More emphasis should be given to at least avoiding high dosages during chronic use for older patients. This study found that prescribers do not pay attention to reducing the dosage according to existing recommendations, especially in patients treated for insomnia. We do not know whether this reluctance indirectly leads to a higher mortality [59], but several studies have described the existence of adverse effects, such as cognitive impairment [14, 15], addiction and possible withdrawal effects. The pharmaceutical companies should produce packages with appropriate dosages for older adults.
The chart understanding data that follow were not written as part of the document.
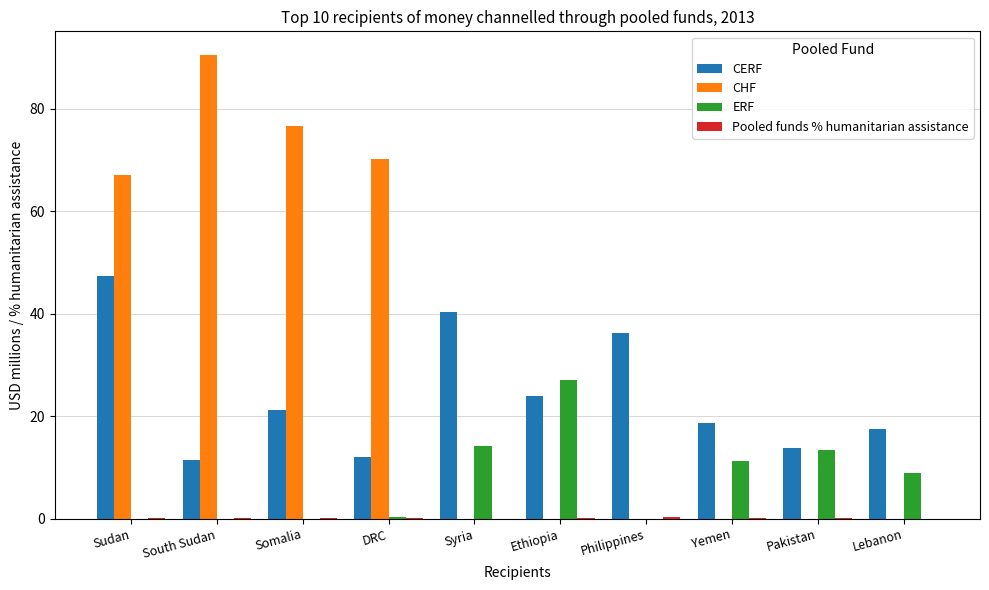

Between Ethiopia and Yemen, which series saw the biggest shift?

ERF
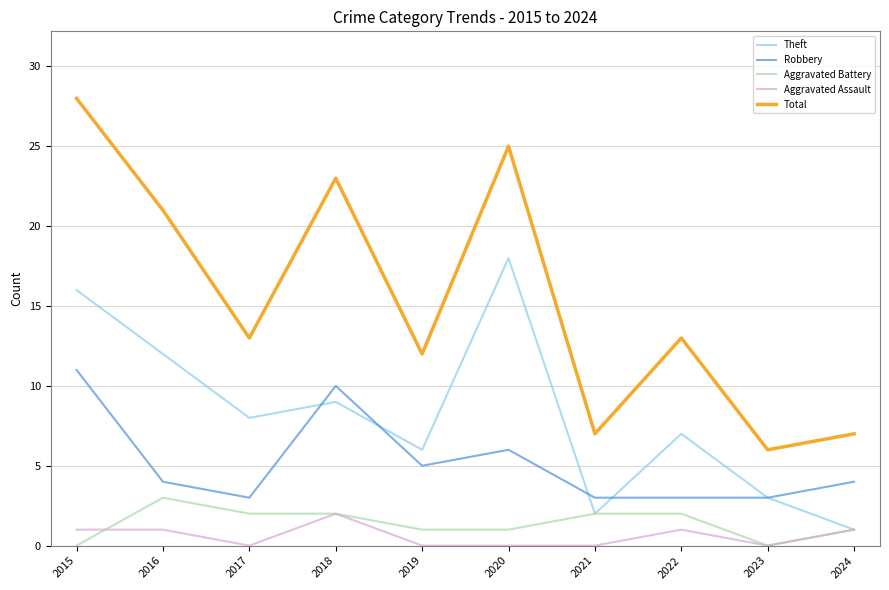

What is the greatest value displayed?

28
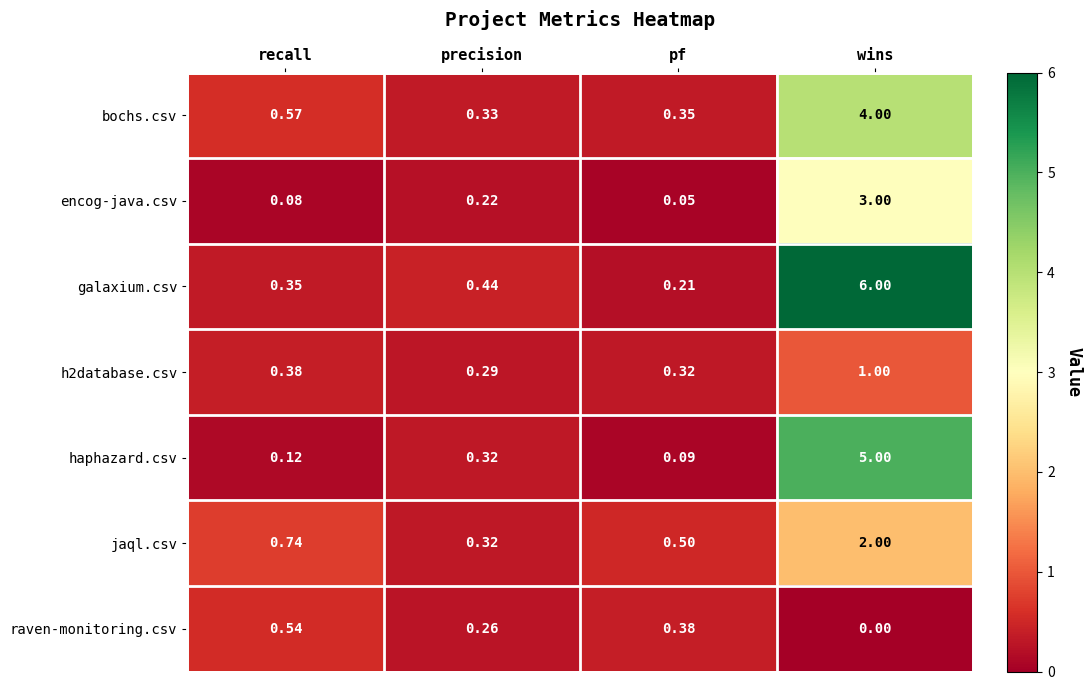

How many series are shown in this chart?

7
But nurses and pharmacists could also play an important role in the correct administration of these drugs in older adults [60, 61].

Future research on benzodiazepines should differentiate between insomnia and anxiety or other indications. Our findings suggest that insomnia, given its high prevalence as a primary indication, deserves priority. Efforts to reduce chronic use should concentrate on reducing initiation, long-term use and excessively high dosages for this indication.

Furthermore, there is a need to strengthen the evidence base regarding the absence of long-term efficacy and the significance of adverse effects in order to persuade physicians, nurses, caregivers and patients of the positive risk-benefit balance of discontinuation attempts.